Phil Klinkner

Phil Klinkner

Overview

* Associate Professor of Government at Hamilton College
* Administers the website Polysigh.com


Phil Klinkner is Associate Professor of Government at Hamilton College in New York, the school that made – and later, under pressure, rescinded – a speaking invitation to fraudulent Native American professor Ward Churchill.  While personally appalled in retrospect by the selection of Churchill, Klinkner attempted to defend the invitation (although he denied knowing the extent of Churchill’s fierce anti-Americanism) on Bill O’Reilly’s Fox News program, claiming free speech rights.

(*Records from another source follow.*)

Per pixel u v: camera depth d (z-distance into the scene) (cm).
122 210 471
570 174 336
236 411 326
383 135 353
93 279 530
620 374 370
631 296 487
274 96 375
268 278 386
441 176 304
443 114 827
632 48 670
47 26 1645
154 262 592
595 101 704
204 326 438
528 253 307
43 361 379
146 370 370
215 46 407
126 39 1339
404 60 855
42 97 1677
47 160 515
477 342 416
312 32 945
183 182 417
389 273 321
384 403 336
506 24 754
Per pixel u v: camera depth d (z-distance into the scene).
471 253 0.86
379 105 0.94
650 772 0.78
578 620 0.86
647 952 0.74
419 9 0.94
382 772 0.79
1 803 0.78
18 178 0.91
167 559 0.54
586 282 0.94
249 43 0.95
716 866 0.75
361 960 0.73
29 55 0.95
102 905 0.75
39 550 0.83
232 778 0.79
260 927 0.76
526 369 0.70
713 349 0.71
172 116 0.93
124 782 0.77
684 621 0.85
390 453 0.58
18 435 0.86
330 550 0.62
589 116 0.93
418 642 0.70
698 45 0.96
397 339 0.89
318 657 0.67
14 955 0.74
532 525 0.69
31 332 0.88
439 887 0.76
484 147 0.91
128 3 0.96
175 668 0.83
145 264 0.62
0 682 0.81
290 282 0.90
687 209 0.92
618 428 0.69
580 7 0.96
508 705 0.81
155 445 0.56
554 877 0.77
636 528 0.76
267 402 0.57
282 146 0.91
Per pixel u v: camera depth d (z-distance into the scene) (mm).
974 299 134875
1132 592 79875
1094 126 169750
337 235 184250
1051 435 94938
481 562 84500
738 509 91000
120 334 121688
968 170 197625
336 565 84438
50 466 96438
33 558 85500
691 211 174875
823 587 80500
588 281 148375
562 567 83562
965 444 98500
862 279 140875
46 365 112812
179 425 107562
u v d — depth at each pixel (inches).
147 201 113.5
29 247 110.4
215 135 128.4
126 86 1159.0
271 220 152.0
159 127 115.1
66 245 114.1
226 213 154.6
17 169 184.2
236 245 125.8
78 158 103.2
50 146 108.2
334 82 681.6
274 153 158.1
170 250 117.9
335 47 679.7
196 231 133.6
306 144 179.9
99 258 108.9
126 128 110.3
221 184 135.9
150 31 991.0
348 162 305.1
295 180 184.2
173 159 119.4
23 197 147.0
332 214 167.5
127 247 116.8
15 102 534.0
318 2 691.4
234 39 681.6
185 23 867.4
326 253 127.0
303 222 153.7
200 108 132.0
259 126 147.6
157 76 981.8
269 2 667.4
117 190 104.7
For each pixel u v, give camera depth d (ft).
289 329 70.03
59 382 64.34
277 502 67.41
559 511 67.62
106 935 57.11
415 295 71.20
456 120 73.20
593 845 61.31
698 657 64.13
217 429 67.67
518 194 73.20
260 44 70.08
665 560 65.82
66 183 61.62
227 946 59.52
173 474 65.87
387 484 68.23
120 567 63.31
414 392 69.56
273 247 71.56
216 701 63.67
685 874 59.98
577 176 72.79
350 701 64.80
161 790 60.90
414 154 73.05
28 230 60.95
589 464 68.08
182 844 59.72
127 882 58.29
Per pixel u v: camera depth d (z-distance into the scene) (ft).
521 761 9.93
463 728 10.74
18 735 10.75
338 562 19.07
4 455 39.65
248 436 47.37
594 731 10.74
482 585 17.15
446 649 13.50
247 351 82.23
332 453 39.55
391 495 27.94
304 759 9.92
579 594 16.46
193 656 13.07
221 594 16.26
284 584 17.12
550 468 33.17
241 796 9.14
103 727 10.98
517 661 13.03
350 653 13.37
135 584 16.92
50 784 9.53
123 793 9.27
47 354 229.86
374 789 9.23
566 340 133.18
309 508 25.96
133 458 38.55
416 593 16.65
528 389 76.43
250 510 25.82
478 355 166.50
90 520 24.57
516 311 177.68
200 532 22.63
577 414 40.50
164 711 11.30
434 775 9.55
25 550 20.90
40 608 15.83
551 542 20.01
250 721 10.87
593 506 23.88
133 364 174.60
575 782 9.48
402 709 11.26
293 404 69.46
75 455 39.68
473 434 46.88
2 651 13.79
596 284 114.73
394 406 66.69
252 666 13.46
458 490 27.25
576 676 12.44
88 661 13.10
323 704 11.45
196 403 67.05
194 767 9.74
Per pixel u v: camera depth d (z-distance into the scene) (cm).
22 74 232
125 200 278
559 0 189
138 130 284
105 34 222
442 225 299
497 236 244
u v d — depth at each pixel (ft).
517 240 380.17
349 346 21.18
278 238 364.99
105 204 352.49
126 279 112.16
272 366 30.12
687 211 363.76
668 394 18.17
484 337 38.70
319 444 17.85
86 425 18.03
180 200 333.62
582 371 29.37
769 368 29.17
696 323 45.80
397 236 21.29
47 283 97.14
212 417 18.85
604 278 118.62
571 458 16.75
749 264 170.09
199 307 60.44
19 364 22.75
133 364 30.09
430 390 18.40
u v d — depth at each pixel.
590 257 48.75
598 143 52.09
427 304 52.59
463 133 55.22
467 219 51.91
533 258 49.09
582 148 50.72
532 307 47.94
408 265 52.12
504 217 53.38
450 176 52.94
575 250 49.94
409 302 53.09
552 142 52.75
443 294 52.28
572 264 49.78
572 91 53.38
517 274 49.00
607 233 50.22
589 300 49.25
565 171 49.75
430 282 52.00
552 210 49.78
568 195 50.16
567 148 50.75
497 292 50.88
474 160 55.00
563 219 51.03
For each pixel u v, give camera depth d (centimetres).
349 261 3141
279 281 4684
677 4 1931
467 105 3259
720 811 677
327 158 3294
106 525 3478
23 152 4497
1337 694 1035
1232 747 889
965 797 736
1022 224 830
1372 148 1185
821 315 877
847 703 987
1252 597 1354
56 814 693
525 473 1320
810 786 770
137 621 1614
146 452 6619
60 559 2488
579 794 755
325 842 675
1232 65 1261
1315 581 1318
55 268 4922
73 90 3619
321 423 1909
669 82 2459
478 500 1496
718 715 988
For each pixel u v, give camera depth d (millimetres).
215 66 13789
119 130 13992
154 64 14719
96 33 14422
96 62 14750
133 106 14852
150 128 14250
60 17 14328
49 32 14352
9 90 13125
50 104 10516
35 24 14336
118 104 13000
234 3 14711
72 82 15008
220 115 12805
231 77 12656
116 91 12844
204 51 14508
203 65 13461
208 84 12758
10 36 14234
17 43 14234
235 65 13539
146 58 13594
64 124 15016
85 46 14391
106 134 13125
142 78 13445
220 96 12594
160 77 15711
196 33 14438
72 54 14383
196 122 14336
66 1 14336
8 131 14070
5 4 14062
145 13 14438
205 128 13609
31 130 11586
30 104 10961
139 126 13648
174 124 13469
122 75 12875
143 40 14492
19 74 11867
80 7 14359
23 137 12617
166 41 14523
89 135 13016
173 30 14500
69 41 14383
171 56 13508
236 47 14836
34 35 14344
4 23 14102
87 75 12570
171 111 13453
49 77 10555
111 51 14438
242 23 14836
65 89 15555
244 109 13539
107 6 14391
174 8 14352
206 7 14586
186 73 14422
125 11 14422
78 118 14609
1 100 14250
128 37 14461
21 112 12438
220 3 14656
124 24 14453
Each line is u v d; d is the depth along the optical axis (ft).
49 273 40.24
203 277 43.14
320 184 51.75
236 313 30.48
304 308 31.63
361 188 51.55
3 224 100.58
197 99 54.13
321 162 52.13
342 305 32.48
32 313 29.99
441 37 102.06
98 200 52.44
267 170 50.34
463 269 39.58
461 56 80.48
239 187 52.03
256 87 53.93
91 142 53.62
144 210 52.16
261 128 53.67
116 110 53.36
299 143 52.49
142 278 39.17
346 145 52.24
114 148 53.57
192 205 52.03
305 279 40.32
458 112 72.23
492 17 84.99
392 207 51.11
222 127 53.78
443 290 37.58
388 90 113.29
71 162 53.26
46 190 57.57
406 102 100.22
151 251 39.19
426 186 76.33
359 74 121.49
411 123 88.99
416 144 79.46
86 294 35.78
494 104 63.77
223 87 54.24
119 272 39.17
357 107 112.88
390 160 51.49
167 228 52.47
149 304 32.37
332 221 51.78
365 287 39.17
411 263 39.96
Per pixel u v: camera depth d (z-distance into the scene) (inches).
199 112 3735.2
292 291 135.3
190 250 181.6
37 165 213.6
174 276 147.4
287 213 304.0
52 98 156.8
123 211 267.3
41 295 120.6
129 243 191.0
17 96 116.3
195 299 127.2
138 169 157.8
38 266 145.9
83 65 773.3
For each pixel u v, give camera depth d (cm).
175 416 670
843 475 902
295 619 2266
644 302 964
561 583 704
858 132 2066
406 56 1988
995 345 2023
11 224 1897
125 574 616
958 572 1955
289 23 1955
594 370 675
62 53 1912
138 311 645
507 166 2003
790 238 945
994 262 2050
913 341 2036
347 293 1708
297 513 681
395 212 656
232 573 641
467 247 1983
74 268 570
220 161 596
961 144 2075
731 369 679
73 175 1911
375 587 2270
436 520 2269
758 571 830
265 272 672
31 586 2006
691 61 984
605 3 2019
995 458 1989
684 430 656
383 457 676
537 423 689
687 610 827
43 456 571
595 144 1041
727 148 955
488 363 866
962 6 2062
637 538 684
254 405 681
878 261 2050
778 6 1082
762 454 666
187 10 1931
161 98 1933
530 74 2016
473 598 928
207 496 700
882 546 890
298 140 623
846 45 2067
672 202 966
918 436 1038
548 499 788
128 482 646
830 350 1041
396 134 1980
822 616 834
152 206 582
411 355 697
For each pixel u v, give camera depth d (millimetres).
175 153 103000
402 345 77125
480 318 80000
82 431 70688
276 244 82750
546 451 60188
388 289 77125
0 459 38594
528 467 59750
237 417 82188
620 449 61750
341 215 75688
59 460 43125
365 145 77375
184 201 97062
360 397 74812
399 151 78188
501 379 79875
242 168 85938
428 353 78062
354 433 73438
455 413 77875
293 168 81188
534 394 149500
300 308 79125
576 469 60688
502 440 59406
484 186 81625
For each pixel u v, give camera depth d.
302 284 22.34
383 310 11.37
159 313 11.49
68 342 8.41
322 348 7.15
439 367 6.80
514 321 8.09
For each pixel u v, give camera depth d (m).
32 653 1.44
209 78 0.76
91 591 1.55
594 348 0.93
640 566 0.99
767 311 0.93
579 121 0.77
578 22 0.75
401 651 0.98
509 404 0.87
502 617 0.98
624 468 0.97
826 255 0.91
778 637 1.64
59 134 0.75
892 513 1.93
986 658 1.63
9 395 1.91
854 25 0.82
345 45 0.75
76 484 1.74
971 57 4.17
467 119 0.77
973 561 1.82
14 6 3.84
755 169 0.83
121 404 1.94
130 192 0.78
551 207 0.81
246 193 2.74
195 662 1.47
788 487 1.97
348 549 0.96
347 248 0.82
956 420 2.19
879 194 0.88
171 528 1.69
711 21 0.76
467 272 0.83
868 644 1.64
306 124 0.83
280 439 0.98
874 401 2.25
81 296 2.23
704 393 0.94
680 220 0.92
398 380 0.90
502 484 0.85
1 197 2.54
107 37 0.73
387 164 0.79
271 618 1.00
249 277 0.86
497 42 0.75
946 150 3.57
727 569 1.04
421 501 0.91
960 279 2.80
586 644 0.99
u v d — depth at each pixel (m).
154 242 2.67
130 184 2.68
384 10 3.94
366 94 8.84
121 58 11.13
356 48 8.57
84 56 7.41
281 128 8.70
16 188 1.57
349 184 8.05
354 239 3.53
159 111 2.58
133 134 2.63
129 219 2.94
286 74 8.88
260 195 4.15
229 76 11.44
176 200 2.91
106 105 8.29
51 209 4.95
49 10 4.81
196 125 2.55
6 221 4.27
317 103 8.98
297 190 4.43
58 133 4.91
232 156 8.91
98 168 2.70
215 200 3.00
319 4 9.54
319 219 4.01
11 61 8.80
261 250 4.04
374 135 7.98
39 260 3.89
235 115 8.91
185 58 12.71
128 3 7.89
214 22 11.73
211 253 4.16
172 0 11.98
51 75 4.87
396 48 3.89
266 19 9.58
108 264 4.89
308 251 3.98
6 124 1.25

Professor Klinkner received his B.A. in Politics from Lake Forest College in 1985 and his Ph.D. in Political Science from Yale University in 1992. In 1990-91, he was a Research Fellow at the Brookings Institution in Washington, D.C.  Klinkner has authored several books, including: The Unsteady March: The Rise and Decline of Racial Equality in America (2002); The Losing Parties: Out-Party National Committees, 1956-1993 (1994); The American Heritage History of the Bill of Rights: The First Amendment (1991); and The American Heritage History of the Bill of Rights: The Ninth Amendment (1991).

Klinkner is best known, however, for his website, Polysigh.com.  He has argued on his website that President Bush’s 2004 re-election had little or nothing to do with Americans’ concerns over “family values” issues (gay marriage, abortion, birth control, and similar domestic concerns), and everything to do with the fact that Bush received 2 percent more (than John Kerry) of the vote from people earning over $100,000 per year.

Klinkner observes that the percentage of Americans in that income category rose, during Bush’s first term, from 15 to 18 percent; in his view, Bush’s predominance over Kerry in that income demographic simply indicated that rich people were voting for more class warfare, an analysis as unpersuasive as it is sweeping.  A better question that Klinkner could have asked was, “What is the significance of the fact that a full 3 percent of the American population was added to the upper echelon of the income rolls in a period of virtually no inflation?”

Klinkner’s effort in his analysis is not merely to discredit Bush as a creature of the wealthy, but to deny the influence of the South’s Evangelical right, or even of the religious Midwest, in American politics.  As even a cursory examination of the electoral map reveals, the Midwest and the South won the 2004 election for Bush; attempting to posit alternate explanations is whistling in the wind.

To Klinkner’s credit, he has supported the Academic Bill of Rights, which encourages fairness and tolerance for both liberal and conservative voices within academe, and his posts on the war in Iraq have been more even-handed than those of most leftists. In addition, in contrast to leftwing ideologues like Ward Churchill and Robert Jensen, Klinkner’s scholarly credentials are solidly based.